Not to dash anyone’s ideas of the seasons’ playfulness, but Frank Loesser’s, writer of Guys and Dolls, date-rape anthem “Baby, It’s Cold Outside” is far and away the dirtiest, most inappropriate song you’ll hear at
department stores this time of year. Loesser wrote the call-andresponse duet in 1944 as a song he and his wife would perform as a party trick at swanky soirees in Los Angeles.
Loesser wrote his part as the “Wolf” and her part as the “Mouse.” MetroGoldwyn-Mayer eventually bought the song and debuted it in the film “Neptune’s Daughter.” The catchy jingle was featured twice in the film – sung by two different couples. Later that year “Baby, It’s Cold Outside” won the Academy Award for Best Original Song.
The song goes like this: A young woman, the Mouse, visits a seemingly older man, the Wolf, in a den of sorts on a snowy evening.

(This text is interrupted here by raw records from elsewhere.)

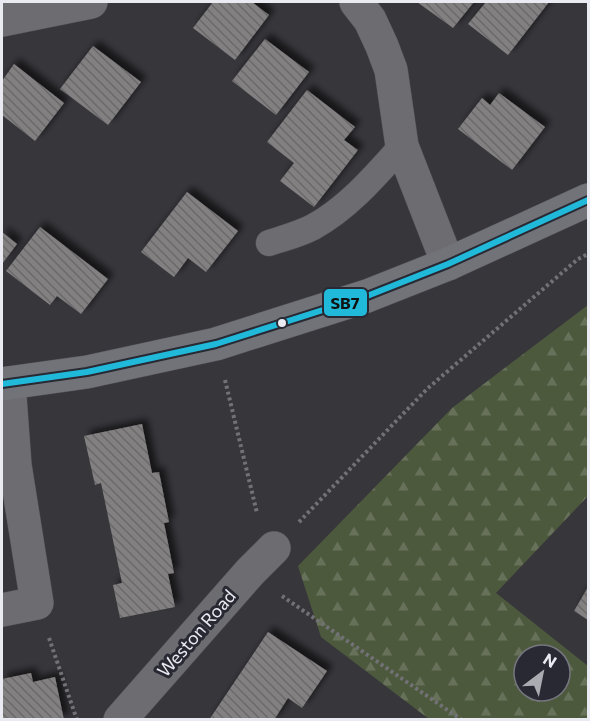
<svg xmlns="http://www.w3.org/2000/svg" width="590" height="721" viewBox="0 0 590 721" font-family="Commissioner,sans-serif">
  <style>
    .forest { fill: url(#forest-firs); fill-rule: evenodd }
    .building { fill: url(#building-back-hatch); filter: url(#shadow) }
    .lines { fill: none; stroke-linecap: round; stroke-linejoin: round }
    .lane-casing { stroke: #535358; stroke-width: 27 }
    .street-casing { stroke: #535358; stroke-width: 34 }
    .secondary-casing { stroke: #535358; stroke-width: 34 }
    .path { stroke: #727276; stroke-width: 4; stroke-dasharray: 3 3; stroke-linecap: butt }
    .lane { stroke: #6d6d71; stroke-width: 26 }
    .street { stroke: #6d6d71; stroke-width: 33 }
    .secondary { stroke: #727279; stroke-width: 33 }
    .bus-1-casing { stroke: #292934; stroke-width: 10 }
    .bus-1 { stroke: #20b9da; stroke-width: 6 }
    .bus-dot { fill: #eaeaf2; stroke: #292934; stroke-width: 2 }
    .labels { text-anchor: middle; dominant-baseline: central; stroke-width: 6; stroke-linejoin: round; paint-order: stroke }
    .street-label { font-size: 18px; fill: #eaeaf2; stroke: #292934 }
    .line-badge { stroke: #292934; stroke-width: 2 }
    .pale-badge-label { font-size: 16px; text-anchor: middle; font-weight: bold; fill: #111 }
  </style>
  <defs>
    <pattern id="forest-firs" width="22" height="20" patternUnits="userSpaceOnUse" patternTransform="scale(1.5)"><rect width="22" height="20" fill="#4d593d"/><path d="M5 1l3.5 6h-7zM16 11l3.5 6h-7z" fill="#67715a"/></pattern>
    <pattern id="building-back-hatch" width="6" height="6" patternUnits="userSpaceOnUse" patternTransform="scale(1.5)"><rect width="6" height="6" fill="#838081"/><path d="M-1 5l2 2M0 0l6 6M5-1l2 2" fill="none" stroke="#6b696b"/></pattern>
    <filter id="shadow"><feDropShadow dx="5.5" dy="-5.5" stdDeviation="3" flood-color="#0009"/></filter>
  </defs>
  <rect width="100%" height="100%" fill="#36363b"/>
  <path class="forest" d="M 588,305 L 588,496 L 496,593 L 588,666 L 588,719 L 429,719 L 321,637 L 298,566 L 452,408 ZM 524,655 L 560,655 L 560,691 L 524,691 Z"/>
  <g class="building">
    <path d="M 213,2 L 252,2 L 269,15 L 235,60 L 193,28 Z"/>
    <path d="M 417,2 L 474,2 L 453,28 Z"/>
    <path d="M 486,2 L 549,2 L 508,55 L 468,24 Z"/>
    <path d="M 265,39 L 309,72 L 276,115 L 232,81 Z"/>
    <path d="M 93,46 L 141,82 L 108,125 L 60,89 Z"/>
    <path d="M 14,64 L 64,103 L 35,141 L 2,115 L 2,81 Z"/>
    <path d="M 307,90 L 355,127 L 344,140 L 358,150 L 314,207 L 280,181 L 294,163 L 267,142 Z"/>
    <path d="M 499,93 L 545,127 L 512,170 L 458,129 L 482,98 L 490,105 Z"/>
    <path d="M 187,192 L 238,231 L 206,272 L 188,258 L 174,277 L 141,252 Z"/>
    <path d="M 40,227 L 108,279 L 81,314 L 57,296 L 50,305 L 6,271 Z"/>
    <path d="M 2,232 L 17,244 L 2,264 Z"/>
    <path d="M 142,424 L 152,473 L 159,472 L 169,522 L 164,523 L 174,573 L 168,574 L 175,607 L 120,618 L 113,585 L 122,583 L 101,483 L 95,485 L 84,436 Z"/>
    <path d="M 588,587 L 588,620 L 574,611 Z"/>
    <path d="M 268,632 L 327,671 L 302,708 L 288,698 L 274,720 L 209,720 Z"/>
    <path d="M 31,673 L 33,682 L 55,677 L 64,720 L 2,720 L 2,679 Z"/>
  </g>
  <g class="lines">
    <defs>
      <path id="lane" d="M 269,243 C 284,238 300,234 313,227 C 348,208 376,175 402,146"/>
      <g id="street">
        <path d="M 356,2 L 370,20 L 382,46 L 391,70 L 402,146 L 448,264"/>
        <path d="M 2,20 L 91,2"/>
        <path d="M 2,610 L 37,603 L 15,465 L 9,383"/>
        <path d="M 120,720 L 250,572 L 274,548"/>
      </g>
      <path id="secondary" d="M 2,384 L 87,372 L 216,344 L 367,296 L 448,264 L 588,200"/>
    </defs>
    <use href="#lane" class="lane-casing"/>
    <use href="#street" class="street-casing"/>
    <use href="#secondary" class="secondary-casing"/>
    <g class="path">
      <path d="M 225,380 L 257,513"/>
      <path d="M 299,522 L 427,389 L 578,259 L 588,254"/>
      <path d="M 282,596 L 462,720"/>
      <path d="M 49,638 L 77,720"/>
    </g>
    <use href="#lane" class="lane"/>
    <use href="#street" class="street"/>
    <use href="#secondary" class="secondary"/>
    <defs>
      <path id="bus-1" d="M 2,384 L 87,372 L 216,344 L 367,296 L 448,264 L 588,200"/>
    </defs>
    <use href="#bus-1" class="bus-1-casing"/>
    <use href="#bus-1" class="bus-1"/>
  </g>
  <circle class="bus-dot" cx="282" cy="323" r="5"/>
  <g class="labels">
    <g class="street-label">
      <text transform="translate(196 633) rotate(-49)">Weston Road</text>
    </g>
  </g>
  <rect class="line-badge" x="323" y="288" width="45" height="29" rx="6" fill="#20b9da"/>
  <g class="pale-badge-label">
    <text x="345" y="309">SB7</text>
  </g>
  <rect width="590" height="721" fill="none" stroke="#eaeaf2" stroke-width="6"/>
  <g transform="translate(542 673) rotate(32)"><circle r="28" fill="#292934" stroke="#767680" stroke-width="1.5"/>
  <path d="M0-4.5L10 22L0 15L-10 22Z" fill="#ababb2"/>
  <text y="-9" font-size="16" font-weight="bold" text-anchor="middle" fill="#eaeaf2">N</text>
  </g>
</svg>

As she continues to tell him, “I really can’t stay,” and “my answer is no” the wolf-inman’s-clothing is desperate, and creepy, and tries to convince her otherwise by countering with “no cabs to be had out there.” He continues to paw and howl at the woman after she asks, “Say, what’s in this drink?”
The two go back-and-forth with a couple or so minutes of nudging and recoiling. In several renditions of the song, the female’s voice squeaks with nerves while the male’s barks with confidence. But you’ll be hard pressed to hear our mouse give any consent.
“Baby, It’s Cold Outside” was written only 24 years after women won the right to vote, far before birth control or Beyoncé. The millennial generation of new feminism has ripped this song apart, and for good reason. And while I have your attention, have you ever really listened to that “Santa Baby” song?